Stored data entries
• • • • • • •
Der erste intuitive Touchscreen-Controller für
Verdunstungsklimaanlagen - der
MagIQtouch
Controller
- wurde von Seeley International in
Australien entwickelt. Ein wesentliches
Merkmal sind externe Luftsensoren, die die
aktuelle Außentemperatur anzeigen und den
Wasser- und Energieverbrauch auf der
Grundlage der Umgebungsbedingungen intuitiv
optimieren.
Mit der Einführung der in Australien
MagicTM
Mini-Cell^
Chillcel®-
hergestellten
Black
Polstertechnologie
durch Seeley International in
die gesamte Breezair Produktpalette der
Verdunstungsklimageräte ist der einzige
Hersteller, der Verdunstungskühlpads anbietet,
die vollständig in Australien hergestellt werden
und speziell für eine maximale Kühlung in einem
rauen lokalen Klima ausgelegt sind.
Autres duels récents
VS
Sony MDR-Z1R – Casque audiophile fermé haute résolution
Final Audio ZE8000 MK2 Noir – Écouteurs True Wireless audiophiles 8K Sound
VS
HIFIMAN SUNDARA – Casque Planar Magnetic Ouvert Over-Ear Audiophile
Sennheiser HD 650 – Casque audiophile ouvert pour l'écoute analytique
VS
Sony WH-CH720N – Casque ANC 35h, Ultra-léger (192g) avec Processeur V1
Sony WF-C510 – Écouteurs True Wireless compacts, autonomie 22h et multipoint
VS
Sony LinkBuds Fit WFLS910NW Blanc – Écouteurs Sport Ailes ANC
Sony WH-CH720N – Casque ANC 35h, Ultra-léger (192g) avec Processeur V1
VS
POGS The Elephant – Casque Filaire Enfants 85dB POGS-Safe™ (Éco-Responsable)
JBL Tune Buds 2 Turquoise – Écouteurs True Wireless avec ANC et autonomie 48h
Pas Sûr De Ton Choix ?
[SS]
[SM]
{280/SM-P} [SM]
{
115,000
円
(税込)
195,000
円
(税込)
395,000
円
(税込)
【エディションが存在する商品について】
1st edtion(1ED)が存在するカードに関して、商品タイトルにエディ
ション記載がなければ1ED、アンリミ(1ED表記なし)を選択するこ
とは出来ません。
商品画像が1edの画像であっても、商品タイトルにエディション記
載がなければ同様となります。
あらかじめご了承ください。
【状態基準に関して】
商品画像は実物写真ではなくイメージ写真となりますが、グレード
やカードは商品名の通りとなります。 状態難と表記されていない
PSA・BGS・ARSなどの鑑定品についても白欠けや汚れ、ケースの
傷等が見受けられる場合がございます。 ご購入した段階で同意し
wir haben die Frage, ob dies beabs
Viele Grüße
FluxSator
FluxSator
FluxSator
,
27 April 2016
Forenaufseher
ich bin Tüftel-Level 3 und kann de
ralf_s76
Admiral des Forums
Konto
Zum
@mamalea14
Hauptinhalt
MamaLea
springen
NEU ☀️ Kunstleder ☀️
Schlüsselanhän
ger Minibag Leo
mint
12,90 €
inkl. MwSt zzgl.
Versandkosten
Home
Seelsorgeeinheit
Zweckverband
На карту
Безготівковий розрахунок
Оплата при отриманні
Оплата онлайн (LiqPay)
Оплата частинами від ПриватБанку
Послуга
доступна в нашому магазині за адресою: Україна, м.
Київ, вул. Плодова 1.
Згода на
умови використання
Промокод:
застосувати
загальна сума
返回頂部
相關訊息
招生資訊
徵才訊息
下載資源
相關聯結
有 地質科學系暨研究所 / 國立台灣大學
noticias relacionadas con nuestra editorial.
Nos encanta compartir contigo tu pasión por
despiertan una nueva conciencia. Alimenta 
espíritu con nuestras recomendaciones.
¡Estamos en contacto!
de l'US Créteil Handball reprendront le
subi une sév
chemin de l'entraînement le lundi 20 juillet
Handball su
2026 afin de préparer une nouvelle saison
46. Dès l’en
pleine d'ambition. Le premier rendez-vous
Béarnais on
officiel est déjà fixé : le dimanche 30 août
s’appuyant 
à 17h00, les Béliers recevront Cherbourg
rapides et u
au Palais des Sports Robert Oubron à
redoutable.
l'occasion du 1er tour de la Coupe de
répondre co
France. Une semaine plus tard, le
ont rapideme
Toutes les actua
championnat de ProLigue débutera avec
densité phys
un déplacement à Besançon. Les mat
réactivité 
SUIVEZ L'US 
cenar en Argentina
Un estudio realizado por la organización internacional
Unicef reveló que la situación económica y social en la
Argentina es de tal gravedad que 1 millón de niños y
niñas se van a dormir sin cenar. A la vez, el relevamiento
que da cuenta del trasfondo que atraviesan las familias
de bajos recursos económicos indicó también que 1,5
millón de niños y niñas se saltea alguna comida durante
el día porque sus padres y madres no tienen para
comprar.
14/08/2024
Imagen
• • • • • • •
**TASK ITEM**: Write out only those lines of the entries that lie between the line containing "à 17h00, les Béliers recevront Cherbourg" and the last line, inclusive, reproducing them exactly.

**ANSWER BOX**:
à 17h00, les Béliers recevront Cherbourg
rapides et u
au Palais des Sports Robert Oubron à
redoutable.
l'occasion du 1er tour de la Coupe de
répondre co
France. Une semaine plus tard, le
ont rapideme
Toutes les actua
championnat de ProLigue débutera avec
densité phys
un déplacement à Besançon. Les mat
réactivité 
SUIVEZ L'US 
cenar en Argentina
Un estudio realizado por la organización internacional
Unicef reveló que la situación económica y social en la
Argentina es de tal gravedad que 1 millón de niños y
niñas se van a dormir sin cenar. A la vez, el relevamiento
que da cuenta del trasfondo que atraviesan las familias
de bajos recursos económicos indicó también que 1,5
millón de niños y niñas se saltea alguna comida durante
el día porque sus padres y madres no tienen para
comprar.
14/08/2024
Imagen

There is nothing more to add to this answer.